Even with such help, trying to succeed professionally while being responsible parents entails a never-ending oscillation between work guilt and family guilt: working to assuage the guilt in one category increases guilt in the other category. Among our various keys to survival were to become experts on take-out foods; to defer maintenance on our house until some problem became a crisis or somebody else was going to have to live in the house while we were away on leave; and never even considering not filing an extension of time to complete our taxes.

A high level of cooperation and give-and-take is required. Who has the biggest crisis? Who should sacrifice this time? Who is best equipped to handle an unanticipated problem or emergency? We discovered that balancing things most effectively was not a matter of each of us doing 50 percent of everything. Instead, except with respect to our sons’ sports activities, where it seemed necessary for us both to be fully involved, we came to divide labor and responsibilities in terms of which one of us was the most competent, or least incompetent, in a given domain, such as Elizabeth handling all of our paperwork and bill paying and Bob doing what he would characterize as more menial jobs, like buying groceries. The idea was that things would balance out, but the truth is that whenever a family crisis emerged, such as a school project that needed to get finished, one of our sons being ill, and so forth, it turned out that Elizabeth was almost always the one to make the necessary sacrifices.

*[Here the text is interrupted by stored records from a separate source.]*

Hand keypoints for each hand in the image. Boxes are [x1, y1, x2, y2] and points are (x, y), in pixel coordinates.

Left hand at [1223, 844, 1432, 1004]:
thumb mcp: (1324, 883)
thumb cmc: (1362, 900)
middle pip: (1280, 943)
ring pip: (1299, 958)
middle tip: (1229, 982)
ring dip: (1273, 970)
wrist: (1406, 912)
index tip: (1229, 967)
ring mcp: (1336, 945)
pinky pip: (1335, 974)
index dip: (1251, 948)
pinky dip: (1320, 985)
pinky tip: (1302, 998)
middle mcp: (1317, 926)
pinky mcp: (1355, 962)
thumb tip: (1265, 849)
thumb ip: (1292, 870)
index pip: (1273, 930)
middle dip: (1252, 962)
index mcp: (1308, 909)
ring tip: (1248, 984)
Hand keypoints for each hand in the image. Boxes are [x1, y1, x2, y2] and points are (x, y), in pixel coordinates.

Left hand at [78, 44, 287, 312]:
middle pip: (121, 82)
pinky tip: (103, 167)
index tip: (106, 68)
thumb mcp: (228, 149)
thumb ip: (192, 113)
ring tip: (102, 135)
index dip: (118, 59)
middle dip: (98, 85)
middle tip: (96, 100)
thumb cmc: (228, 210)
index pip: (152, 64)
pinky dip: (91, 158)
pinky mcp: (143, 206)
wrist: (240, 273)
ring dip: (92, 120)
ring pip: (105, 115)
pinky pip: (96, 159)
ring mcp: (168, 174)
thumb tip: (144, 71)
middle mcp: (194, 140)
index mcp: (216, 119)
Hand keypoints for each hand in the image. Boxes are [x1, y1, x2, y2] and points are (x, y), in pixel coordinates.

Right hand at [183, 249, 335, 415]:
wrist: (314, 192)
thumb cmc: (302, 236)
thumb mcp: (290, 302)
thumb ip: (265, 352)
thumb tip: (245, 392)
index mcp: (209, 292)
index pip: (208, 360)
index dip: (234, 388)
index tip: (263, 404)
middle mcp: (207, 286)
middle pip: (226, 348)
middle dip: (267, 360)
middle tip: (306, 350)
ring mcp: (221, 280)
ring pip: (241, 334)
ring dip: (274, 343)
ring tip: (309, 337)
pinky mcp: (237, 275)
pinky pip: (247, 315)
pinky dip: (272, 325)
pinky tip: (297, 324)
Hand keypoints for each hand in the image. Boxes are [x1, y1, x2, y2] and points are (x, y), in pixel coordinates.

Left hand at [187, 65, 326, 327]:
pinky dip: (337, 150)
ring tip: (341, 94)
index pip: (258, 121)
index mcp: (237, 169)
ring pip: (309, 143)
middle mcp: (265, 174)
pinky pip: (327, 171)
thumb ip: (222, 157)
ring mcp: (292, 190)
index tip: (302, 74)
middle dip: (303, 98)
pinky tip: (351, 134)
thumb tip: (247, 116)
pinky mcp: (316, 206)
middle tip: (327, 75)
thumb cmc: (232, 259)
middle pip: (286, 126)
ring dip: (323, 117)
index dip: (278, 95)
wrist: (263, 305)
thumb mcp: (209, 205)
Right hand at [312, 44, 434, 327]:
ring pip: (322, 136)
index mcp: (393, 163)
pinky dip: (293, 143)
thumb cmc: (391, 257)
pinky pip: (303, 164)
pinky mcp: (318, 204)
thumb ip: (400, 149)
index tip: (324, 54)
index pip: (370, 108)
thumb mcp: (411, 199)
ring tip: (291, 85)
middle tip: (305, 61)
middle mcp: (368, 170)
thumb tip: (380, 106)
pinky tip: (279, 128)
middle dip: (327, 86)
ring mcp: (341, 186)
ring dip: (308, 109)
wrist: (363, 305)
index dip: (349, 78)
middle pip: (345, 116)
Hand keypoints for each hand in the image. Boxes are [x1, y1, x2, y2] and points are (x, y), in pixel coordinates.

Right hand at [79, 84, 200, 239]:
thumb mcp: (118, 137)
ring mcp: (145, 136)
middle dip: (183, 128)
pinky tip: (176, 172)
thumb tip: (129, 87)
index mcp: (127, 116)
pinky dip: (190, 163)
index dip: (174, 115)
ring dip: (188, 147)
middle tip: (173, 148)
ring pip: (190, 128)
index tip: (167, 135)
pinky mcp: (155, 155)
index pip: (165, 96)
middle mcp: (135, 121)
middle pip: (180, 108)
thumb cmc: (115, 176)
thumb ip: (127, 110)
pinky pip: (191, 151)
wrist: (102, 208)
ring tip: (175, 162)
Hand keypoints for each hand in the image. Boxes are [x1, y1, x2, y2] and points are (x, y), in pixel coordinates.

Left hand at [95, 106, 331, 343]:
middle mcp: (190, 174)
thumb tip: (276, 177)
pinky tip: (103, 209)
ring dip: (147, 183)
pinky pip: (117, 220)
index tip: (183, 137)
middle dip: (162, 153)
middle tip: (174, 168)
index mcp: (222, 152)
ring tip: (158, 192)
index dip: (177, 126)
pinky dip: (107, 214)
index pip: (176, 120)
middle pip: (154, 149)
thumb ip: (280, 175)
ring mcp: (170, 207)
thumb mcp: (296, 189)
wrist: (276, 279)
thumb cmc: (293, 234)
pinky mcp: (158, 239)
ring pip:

Perhaps the most difficult aspect of managing our professional and family lives is associated with the freedom and flexibility one has as a researcher and teacher. Having no fixed work hours, coupled with open-ended teaching, research, and writing goals and challenges, means that one is free to work all the time. The fact that their parents were never done working, that they always brought work home to do evenings, weekends, and even on vacations, might have been the hardest thing on our sons.

But We’re Not Complaining

We were asked to focus in this article on matters such as how we have juggled work and home life; how we have negotiated the requirements of two demanding careers; what the secret of our “coupleness” might be; and so forth. We would be remiss, though, not to mention the joys and opportunities that also come with being a professional couple—and colleagues. In fact, if you are going to be a professional couple both working 60+ hours a week, being an academic couple in the same department is probably the way to go. We have had the freedom and flexibility to take impromptu walks on the Michigan and UCLA campuses; to get together for a latte or ice cream after an exhausting lecture; to schedule getaways during breaks and holidays; to attend basketball games in Pauley Pavilion and football games in Michigan stadium; to interrupt each other willy-nilly with questions and ideas; and on and on. In addition, being in the same department and same field has let us arrange leaves together at stimulating and interesting places, such as UC San Diego, Bell Laboratories, Dartmouth College, the Center for Advanced Study at Stanford, and the School of Psychology at the University of Saint Andrews in Scotland. In short, only on very rare occasions have we ever felt sorry for ourselves.

The Bottom Line

Whatever the difficulties and challenges, our careers have had a singularly positive feature. We have been eager, every day, to go to work (okay, make that nearly every day). We have not only enjoyed research and teaching, we have been able to share the questions, the observations, and the ideas that make psychological science so compelling, captivating, and challenging.

References

Bjork, R. A., & Bjork, E. L. (1992). A new theory of disuse and an old theory of stimulus fluctuation. In A. Healy, S. Kosslyn, & R. Shiffrin (Eds.), From learning processes to cognitive processes: Essays in honor of William K. Estes (Vol. 2, pp. 35-67). Hillsdale, NJ: Erlbaum.
Kendler, H. H. (2001). Tracy S. Kendler, Psychology: Santa Barbara. In M. Condlin (Ed.), University of California: In Memoriam, 2001 (pp. 127-131). Oakland, CA: Academic Senate, University of California.